The Cordillera Of Dreams
NY TIMES CRITIC PICK
Winner of the Best Documentary award at the Cannes Film Festival, master filmmaker Patricio Guzmán’s The Cordillera of Dreams completes his trilogy (with Nostalgia for the Light and The Pearl Button) investigating the relationship between historical memory, political trauma, and geography in his native country of Chile. It centers on the imposing landscape of the Andes that run the length of the country’s Eastern border. At once protective and isolating, magisterial and indifferent, the Cordillera serves as an enigmatic focal point around which Guzmán contemplates the enduring legacy of the 1973 military coup d’état.
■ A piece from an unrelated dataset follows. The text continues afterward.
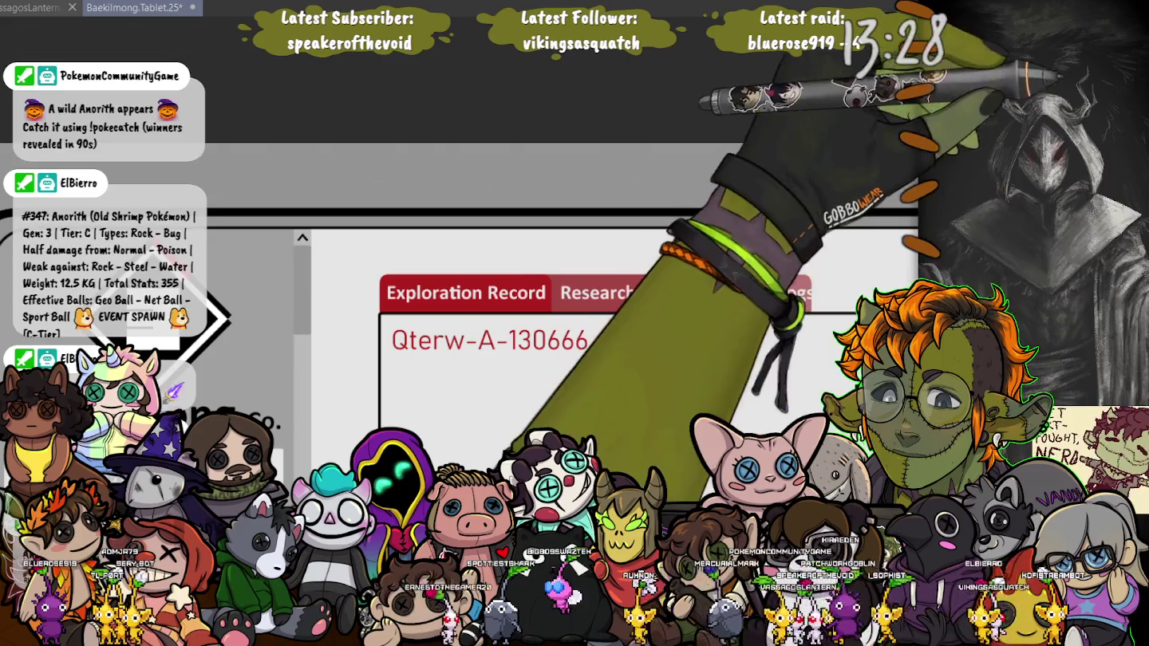
pyautogui.press('ctrl+j')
Looking at both the past and future, Guzmán’s work rescues Chile from the threat of historical amnesia. He considers how the neoliberal economic policies introduced under the Pinochet regime have continued to stratify Chilean society along increasingly rigid class lines. The Cordillera may form an omnipresent backdrop to the Chilean landscape, but, like so many parts of the country, much of it is privately owned and inaccessible to the vast majority of the population. Unflinching in its presentation of contemporary Chile, The Cordillera of Dreams moves beyond despair and looks towards the possibilities of political change by linking the ideological struggles of the past with the inequalities of the present.
"Memory and loss are interwoven with an activist sense of lineage."